Instructions for the task → A faithful, complete copy of the records is required.
_____
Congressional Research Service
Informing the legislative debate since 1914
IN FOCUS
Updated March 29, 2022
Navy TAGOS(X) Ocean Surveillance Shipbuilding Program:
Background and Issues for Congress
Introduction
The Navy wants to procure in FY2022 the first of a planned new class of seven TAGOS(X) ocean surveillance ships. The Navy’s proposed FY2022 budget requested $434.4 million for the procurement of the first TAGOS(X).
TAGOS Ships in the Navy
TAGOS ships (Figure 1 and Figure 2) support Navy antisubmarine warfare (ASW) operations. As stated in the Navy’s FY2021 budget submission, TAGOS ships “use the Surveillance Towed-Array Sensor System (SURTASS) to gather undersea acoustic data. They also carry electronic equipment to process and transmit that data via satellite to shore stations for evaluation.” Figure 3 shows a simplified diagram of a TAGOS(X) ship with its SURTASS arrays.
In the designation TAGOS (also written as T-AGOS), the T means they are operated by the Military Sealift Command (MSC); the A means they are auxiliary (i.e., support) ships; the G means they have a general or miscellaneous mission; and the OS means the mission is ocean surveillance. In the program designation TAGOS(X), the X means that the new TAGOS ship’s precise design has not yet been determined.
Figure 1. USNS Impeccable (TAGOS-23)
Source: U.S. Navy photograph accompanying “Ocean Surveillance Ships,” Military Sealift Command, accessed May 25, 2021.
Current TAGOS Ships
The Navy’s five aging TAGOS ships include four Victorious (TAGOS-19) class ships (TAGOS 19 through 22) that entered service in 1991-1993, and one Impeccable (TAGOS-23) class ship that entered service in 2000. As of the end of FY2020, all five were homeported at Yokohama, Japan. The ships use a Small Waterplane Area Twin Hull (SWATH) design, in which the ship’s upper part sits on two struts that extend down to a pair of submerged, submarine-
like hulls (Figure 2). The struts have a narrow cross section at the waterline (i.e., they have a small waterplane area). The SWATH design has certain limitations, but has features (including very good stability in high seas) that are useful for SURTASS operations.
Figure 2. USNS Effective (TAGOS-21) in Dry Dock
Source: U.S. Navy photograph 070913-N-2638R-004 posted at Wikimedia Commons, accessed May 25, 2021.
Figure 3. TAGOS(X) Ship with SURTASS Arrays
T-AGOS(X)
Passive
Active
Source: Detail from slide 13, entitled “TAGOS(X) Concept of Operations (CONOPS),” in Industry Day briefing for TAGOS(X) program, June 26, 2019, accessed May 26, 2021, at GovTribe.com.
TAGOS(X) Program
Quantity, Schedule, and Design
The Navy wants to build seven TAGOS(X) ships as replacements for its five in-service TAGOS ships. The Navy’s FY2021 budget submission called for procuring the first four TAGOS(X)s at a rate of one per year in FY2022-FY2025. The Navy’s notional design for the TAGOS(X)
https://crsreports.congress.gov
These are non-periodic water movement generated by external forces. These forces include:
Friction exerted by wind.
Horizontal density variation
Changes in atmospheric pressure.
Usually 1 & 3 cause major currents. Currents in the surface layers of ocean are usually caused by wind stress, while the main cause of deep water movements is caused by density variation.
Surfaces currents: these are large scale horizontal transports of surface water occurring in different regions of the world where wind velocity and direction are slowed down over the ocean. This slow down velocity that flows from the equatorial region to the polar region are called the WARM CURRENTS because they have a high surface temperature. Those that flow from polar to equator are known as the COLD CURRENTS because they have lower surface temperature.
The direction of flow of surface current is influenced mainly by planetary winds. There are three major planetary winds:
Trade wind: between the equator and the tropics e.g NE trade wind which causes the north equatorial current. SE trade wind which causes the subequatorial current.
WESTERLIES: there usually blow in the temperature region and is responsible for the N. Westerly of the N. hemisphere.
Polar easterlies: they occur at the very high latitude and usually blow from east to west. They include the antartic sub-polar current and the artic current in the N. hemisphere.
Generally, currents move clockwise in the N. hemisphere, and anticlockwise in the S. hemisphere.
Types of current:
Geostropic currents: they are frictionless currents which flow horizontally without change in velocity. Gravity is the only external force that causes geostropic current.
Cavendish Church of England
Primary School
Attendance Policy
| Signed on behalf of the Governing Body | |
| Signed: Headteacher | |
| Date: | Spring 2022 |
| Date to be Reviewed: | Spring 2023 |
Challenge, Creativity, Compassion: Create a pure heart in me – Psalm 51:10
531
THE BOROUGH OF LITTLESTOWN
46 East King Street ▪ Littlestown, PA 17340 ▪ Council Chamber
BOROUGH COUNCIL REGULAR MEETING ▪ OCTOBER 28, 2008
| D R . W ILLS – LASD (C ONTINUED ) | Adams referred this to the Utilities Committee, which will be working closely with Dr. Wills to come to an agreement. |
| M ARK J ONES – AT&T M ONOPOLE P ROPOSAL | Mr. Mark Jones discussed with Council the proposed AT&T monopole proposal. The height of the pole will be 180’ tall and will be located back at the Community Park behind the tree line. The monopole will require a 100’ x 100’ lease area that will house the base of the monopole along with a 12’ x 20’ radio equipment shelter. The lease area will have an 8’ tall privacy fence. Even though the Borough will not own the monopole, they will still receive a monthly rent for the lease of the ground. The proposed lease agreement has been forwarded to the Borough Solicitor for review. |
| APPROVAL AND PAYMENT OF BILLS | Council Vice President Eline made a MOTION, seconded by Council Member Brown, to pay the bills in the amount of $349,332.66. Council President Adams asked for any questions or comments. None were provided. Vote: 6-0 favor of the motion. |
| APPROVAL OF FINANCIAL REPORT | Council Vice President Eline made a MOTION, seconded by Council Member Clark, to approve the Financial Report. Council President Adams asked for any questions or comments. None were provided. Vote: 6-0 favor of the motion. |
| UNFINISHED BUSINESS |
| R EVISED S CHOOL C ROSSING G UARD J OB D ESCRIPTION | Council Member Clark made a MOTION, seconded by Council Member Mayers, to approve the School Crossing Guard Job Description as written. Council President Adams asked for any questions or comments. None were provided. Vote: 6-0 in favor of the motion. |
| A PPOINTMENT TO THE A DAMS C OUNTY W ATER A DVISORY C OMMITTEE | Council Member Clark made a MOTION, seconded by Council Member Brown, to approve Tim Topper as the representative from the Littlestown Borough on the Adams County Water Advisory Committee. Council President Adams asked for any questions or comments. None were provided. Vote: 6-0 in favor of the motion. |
_____
Output →
Congressional Research Service
Informing the legislative debate since 1914
IN FOCUS
Updated March 29, 2022
Navy TAGOS(X) Ocean Surveillance Shipbuilding Program:
Background and Issues for Congress
Introduction
The Navy wants to procure in FY2022 the first of a planned new class of seven TAGOS(X) ocean surveillance ships. The Navy’s proposed FY2022 budget requested $434.4 million for the procurement of the first TAGOS(X).
TAGOS Ships in the Navy
TAGOS ships (Figure 1 and Figure 2) support Navy antisubmarine warfare (ASW) operations. As stated in the Navy’s FY2021 budget submission, TAGOS ships “use the Surveillance Towed-Array Sensor System (SURTASS) to gather undersea acoustic data. They also carry electronic equipment to process and transmit that data via satellite to shore stations for evaluation.” Figure 3 shows a simplified diagram of a TAGOS(X) ship with its SURTASS arrays.
In the designation TAGOS (also written as T-AGOS), the T means they are operated by the Military Sealift Command (MSC); the A means they are auxiliary (i.e., support) ships; the G means they have a general or miscellaneous mission; and the OS means the mission is ocean surveillance. In the program designation TAGOS(X), the X means that the new TAGOS ship’s precise design has not yet been determined.
Figure 1. USNS Impeccable (TAGOS-23)
Source: U.S. Navy photograph accompanying “Ocean Surveillance Ships,” Military Sealift Command, accessed May 25, 2021.
Current TAGOS Ships
The Navy’s five aging TAGOS ships include four Victorious (TAGOS-19) class ships (TAGOS 19 through 22) that entered service in 1991-1993, and one Impeccable (TAGOS-23) class ship that entered service in 2000. As of the end of FY2020, all five were homeported at Yokohama, Japan. The ships use a Small Waterplane Area Twin Hull (SWATH) design, in which the ship’s upper part sits on two struts that extend down to a pair of submerged, submarine-
like hulls (Figure 2). The struts have a narrow cross section at the waterline (i.e., they have a small waterplane area). The SWATH design has certain limitations, but has features (including very good stability in high seas) that are useful for SURTASS operations.
Figure 2. USNS Effective (TAGOS-21) in Dry Dock
Source: U.S. Navy photograph 070913-N-2638R-004 posted at Wikimedia Commons, accessed May 25, 2021.
Figure 3. TAGOS(X) Ship with SURTASS Arrays
T-AGOS(X)
Passive
Active
Source: Detail from slide 13, entitled “TAGOS(X) Concept of Operations (CONOPS),” in Industry Day briefing for TAGOS(X) program, June 26, 2019, accessed May 26, 2021, at GovTribe.com.
TAGOS(X) Program
Quantity, Schedule, and Design
The Navy wants to build seven TAGOS(X) ships as replacements for its five in-service TAGOS ships. The Navy’s FY2021 budget submission called for procuring the first four TAGOS(X)s at a rate of one per year in FY2022-FY2025. The Navy’s notional design for the TAGOS(X)
https://crsreports.congress.gov
These are non-periodic water movement generated by external forces. These forces include:
Friction exerted by wind.
Horizontal density variation
Changes in atmospheric pressure.
Usually 1 & 3 cause major currents. Currents in the surface layers of ocean are usually caused by wind stress, while the main cause of deep water movements is caused by density variation.
Surfaces currents: these are large scale horizontal transports of surface water occurring in different regions of the world where wind velocity and direction are slowed down over the ocean. This slow down velocity that flows from the equatorial region to the polar region are called the WARM CURRENTS because they have a high surface temperature. Those that flow from polar to equator are known as the COLD CURRENTS because they have lower surface temperature.
The direction of flow of surface current is influenced mainly by planetary winds. There are three major planetary winds:
Trade wind: between the equator and the tropics e.g NE trade wind which causes the north equatorial current. SE trade wind which causes the subequatorial current.
WESTERLIES: there usually blow in the temperature region and is responsible for the N. Westerly of the N. hemisphere.
Polar easterlies: they occur at the very high latitude and usually blow from east to west. They include the antartic sub-polar current and the artic current in the N. hemisphere.
Generally, currents move clockwise in the N. hemisphere, and anticlockwise in the S. hemisphere.
Types of current:
Geostropic currents: they are frictionless currents which flow horizontally without change in velocity. Gravity is the only external force that causes geostropic current.
Cavendish Church of England
Primary School
Attendance Policy
| Signed on behalf of the Governing Body | |
| Signed: Headteacher | |
| Date: | Spring 2022 |
| Date to be Reviewed: | Spring 2023 |
Challenge, Creativity, Compassion: Create a pure heart in me – Psalm 51:10
531
THE BOROUGH OF LITTLESTOWN
46 East King Street ▪ Littlestown, PA 17340 ▪ Council Chamber
BOROUGH COUNCIL REGULAR MEETING ▪ OCTOBER 28, 2008
| D R . W ILLS – LASD (C ONTINUED ) | Adams referred this to the Utilities Committee, which will be working closely with Dr. Wills to come to an agreement. |
| M ARK J ONES – AT&T M ONOPOLE P ROPOSAL | Mr. Mark Jones discussed with Council the proposed AT&T monopole proposal. The height of the pole will be 180’ tall and will be located back at the Community Park behind the tree line. The monopole will require a 100’ x 100’ lease area that will house the base of the monopole along with a 12’ x 20’ radio equipment shelter. The lease area will have an 8’ tall privacy fence. Even though the Borough will not own the monopole, they will still receive a monthly rent for the lease of the ground. The proposed lease agreement has been forwarded to the Borough Solicitor for review. |
| APPROVAL AND PAYMENT OF BILLS | Council Vice President Eline made a MOTION, seconded by Council Member Brown, to pay the bills in the amount of $349,332.66. Council President Adams asked for any questions or comments. None were provided. Vote: 6-0 favor of the motion. |
| APPROVAL OF FINANCIAL REPORT | Council Vice President Eline made a MOTION, seconded by Council Member Clark, to approve the Financial Report. Council President Adams asked for any questions or comments. None were provided. Vote: 6-0 favor of the motion. |
| UNFINISHED BUSINESS |
| R EVISED S CHOOL C ROSSING G UARD J OB D ESCRIPTION | Council Member Clark made a MOTION, seconded by Council Member Mayers, to approve the School Crossing Guard Job Description as written. Council President Adams asked for any questions or comments. None were provided. Vote: 6-0 in favor of the motion. |
| A PPOINTMENT TO THE A DAMS C OUNTY W ATER A DVISORY C OMMITTEE | Council Member Clark made a MOTION, seconded by Council Member Brown, to approve Tim Topper as the representative from the Littlestown Borough on the Adams County Water Advisory Committee. Council President Adams asked for any questions or comments. None were provided. Vote: 6-0 in favor of the motion. |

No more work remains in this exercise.